#### TASK DETAILS:
Nothing outside the range is wanted. Repeat exactly the lines below from the one with "återkommande. Larm till Räddningstjänsten" through the one with "contra la falta".

#### MATERIAL SHOWN:

☆ ☆ ☆ ☆

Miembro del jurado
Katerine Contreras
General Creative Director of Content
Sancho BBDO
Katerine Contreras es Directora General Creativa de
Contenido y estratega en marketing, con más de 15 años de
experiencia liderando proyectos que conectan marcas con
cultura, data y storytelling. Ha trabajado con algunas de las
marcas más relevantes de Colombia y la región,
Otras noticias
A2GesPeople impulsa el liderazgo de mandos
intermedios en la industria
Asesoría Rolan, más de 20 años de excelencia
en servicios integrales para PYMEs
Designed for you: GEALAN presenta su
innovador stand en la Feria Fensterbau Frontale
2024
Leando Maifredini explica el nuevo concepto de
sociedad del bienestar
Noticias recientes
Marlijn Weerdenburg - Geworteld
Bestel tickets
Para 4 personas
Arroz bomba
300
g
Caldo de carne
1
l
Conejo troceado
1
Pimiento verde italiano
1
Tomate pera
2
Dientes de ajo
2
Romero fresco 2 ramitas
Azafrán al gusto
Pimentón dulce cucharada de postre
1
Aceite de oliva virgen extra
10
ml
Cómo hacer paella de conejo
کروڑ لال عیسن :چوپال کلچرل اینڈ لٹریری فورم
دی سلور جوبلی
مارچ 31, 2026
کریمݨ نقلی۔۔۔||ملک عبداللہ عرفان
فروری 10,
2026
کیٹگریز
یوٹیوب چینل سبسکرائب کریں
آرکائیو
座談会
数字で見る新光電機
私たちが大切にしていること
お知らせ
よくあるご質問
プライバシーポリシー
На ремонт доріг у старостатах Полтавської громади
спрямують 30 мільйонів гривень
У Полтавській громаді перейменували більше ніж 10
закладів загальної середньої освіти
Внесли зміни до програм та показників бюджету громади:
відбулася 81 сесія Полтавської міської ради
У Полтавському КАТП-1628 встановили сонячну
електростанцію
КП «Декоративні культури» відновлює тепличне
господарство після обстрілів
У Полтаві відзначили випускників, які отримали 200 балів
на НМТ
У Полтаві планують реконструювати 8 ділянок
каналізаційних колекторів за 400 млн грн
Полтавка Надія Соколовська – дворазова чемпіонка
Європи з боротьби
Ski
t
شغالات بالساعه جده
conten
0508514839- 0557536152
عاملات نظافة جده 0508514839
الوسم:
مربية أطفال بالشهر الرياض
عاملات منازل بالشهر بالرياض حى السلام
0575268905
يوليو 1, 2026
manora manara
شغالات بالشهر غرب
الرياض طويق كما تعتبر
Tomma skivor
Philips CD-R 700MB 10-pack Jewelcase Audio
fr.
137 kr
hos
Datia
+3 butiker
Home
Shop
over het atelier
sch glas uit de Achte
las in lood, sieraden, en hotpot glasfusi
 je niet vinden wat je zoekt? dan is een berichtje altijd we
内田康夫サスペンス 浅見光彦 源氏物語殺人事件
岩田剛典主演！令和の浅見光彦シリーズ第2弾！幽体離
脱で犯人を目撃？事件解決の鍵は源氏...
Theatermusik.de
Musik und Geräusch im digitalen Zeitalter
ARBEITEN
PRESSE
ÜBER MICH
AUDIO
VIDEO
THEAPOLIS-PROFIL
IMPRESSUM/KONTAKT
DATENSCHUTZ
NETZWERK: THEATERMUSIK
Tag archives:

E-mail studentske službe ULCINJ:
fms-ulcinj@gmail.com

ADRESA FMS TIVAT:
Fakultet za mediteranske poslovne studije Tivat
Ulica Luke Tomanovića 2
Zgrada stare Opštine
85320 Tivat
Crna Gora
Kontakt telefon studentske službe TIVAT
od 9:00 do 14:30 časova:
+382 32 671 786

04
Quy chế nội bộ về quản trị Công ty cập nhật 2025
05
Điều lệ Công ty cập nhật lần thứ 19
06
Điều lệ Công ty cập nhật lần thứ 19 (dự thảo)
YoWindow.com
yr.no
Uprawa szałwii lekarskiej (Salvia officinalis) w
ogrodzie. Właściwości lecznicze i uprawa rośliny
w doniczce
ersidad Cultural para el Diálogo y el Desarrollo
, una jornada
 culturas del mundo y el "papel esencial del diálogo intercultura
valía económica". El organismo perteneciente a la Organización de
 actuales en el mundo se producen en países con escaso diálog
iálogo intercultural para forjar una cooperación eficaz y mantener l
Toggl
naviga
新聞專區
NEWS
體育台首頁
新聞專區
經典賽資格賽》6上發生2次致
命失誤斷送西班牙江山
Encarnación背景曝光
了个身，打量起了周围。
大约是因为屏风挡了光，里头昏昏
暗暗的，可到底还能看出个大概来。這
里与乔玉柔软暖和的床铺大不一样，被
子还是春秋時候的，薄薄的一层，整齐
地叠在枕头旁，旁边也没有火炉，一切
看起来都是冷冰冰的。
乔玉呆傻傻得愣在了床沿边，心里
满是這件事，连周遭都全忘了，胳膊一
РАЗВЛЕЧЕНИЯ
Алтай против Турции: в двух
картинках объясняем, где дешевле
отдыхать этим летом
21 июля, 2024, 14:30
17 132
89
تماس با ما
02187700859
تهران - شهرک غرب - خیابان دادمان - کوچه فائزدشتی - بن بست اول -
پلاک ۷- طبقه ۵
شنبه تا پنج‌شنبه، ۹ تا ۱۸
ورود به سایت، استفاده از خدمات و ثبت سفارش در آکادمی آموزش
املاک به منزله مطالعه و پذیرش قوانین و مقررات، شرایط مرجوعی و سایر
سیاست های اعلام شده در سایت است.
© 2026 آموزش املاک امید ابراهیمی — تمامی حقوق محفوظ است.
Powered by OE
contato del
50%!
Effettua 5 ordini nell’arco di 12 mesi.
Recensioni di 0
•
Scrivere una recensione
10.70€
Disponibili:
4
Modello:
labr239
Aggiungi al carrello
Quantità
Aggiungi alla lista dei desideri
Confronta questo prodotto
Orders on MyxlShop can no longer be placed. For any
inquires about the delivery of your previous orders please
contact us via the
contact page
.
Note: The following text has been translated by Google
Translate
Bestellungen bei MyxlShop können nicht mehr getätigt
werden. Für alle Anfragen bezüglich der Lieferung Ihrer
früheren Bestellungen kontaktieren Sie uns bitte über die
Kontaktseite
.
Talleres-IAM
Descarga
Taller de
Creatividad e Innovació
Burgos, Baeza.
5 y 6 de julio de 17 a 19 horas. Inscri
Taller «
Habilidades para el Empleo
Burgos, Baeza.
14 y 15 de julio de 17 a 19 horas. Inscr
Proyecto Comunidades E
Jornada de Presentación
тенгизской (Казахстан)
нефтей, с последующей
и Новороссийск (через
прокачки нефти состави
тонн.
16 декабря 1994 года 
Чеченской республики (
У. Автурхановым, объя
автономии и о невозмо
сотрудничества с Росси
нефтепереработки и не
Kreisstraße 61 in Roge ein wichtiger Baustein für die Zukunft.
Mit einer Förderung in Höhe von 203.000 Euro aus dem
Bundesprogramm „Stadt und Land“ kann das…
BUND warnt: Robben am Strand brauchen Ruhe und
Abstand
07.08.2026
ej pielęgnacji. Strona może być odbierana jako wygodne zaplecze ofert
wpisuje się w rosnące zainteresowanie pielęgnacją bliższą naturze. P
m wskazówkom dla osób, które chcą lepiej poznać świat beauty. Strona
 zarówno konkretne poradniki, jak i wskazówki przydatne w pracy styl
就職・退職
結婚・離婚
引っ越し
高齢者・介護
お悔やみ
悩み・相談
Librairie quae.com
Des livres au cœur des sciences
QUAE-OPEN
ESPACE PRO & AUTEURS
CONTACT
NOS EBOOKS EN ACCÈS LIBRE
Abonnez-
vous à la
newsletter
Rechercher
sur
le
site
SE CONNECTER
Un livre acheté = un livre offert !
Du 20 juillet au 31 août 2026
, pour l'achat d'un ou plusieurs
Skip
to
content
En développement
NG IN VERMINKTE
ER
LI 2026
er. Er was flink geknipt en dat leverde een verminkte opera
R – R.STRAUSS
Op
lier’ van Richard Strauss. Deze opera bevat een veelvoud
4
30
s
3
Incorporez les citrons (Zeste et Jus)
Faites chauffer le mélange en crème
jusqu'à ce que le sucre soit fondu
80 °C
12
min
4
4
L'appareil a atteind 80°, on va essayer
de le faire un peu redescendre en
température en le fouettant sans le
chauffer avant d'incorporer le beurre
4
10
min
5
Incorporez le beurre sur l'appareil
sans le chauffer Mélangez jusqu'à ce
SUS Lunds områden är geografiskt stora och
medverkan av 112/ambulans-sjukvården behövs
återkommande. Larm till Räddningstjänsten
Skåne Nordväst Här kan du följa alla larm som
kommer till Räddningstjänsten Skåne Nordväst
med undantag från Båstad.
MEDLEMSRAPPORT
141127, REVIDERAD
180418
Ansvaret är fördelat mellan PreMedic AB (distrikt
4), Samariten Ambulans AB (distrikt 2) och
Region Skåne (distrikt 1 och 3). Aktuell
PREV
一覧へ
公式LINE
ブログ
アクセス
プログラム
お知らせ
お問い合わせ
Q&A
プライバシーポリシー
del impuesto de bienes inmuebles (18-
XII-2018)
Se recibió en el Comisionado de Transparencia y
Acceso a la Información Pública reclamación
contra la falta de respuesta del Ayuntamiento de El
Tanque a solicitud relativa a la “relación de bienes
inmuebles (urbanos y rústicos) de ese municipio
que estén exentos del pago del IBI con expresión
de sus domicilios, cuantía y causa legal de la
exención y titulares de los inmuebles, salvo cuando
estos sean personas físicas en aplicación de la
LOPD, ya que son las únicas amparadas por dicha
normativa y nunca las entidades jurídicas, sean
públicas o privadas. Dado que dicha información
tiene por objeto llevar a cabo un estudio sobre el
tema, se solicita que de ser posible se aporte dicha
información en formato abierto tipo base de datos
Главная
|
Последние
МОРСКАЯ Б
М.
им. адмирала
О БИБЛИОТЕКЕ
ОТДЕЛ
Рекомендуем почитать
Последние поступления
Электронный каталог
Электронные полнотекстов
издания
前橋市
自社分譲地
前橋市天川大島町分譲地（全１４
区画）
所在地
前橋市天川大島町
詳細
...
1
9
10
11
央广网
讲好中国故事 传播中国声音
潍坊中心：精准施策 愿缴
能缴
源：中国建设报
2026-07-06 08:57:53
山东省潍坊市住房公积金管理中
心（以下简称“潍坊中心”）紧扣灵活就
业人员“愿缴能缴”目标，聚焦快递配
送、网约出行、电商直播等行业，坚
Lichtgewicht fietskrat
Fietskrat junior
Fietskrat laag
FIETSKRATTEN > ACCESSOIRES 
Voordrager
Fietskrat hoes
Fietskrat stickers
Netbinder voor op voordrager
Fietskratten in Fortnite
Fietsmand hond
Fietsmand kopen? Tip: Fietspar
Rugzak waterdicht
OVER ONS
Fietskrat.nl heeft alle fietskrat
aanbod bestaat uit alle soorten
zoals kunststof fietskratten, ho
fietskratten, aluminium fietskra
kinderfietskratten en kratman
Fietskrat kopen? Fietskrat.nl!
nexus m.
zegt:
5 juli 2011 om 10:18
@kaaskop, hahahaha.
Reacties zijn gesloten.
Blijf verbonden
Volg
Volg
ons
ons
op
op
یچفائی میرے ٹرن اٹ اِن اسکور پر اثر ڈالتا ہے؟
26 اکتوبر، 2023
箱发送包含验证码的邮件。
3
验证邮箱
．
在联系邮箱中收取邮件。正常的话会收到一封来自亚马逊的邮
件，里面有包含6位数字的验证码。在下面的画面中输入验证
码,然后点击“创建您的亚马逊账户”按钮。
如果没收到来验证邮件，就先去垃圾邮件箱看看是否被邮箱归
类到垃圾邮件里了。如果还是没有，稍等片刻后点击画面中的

☆ ☆ ☆ ☆

#### YOUR RESPONSE:
återkommande. Larm till Räddningstjänsten
Skåne Nordväst Här kan du följa alla larm som
kommer till Räddningstjänsten Skåne Nordväst
med undantag från Båstad.
MEDLEMSRAPPORT
141127, REVIDERAD
180418
Ansvaret är fördelat mellan PreMedic AB (distrikt
4), Samariten Ambulans AB (distrikt 2) och
Region Skåne (distrikt 1 och 3). Aktuell
PREV
一覧へ
公式LINE
ブログ
アクセス
プログラム
お知らせ
お問い合わせ
Q&A
プライバシーポリシー
del impuesto de bienes inmuebles (18-
XII-2018)
Se recibió en el Comisionado de Transparencia y
Acceso a la Información Pública reclamación
contra la falta de respuesta del Ayuntamiento de El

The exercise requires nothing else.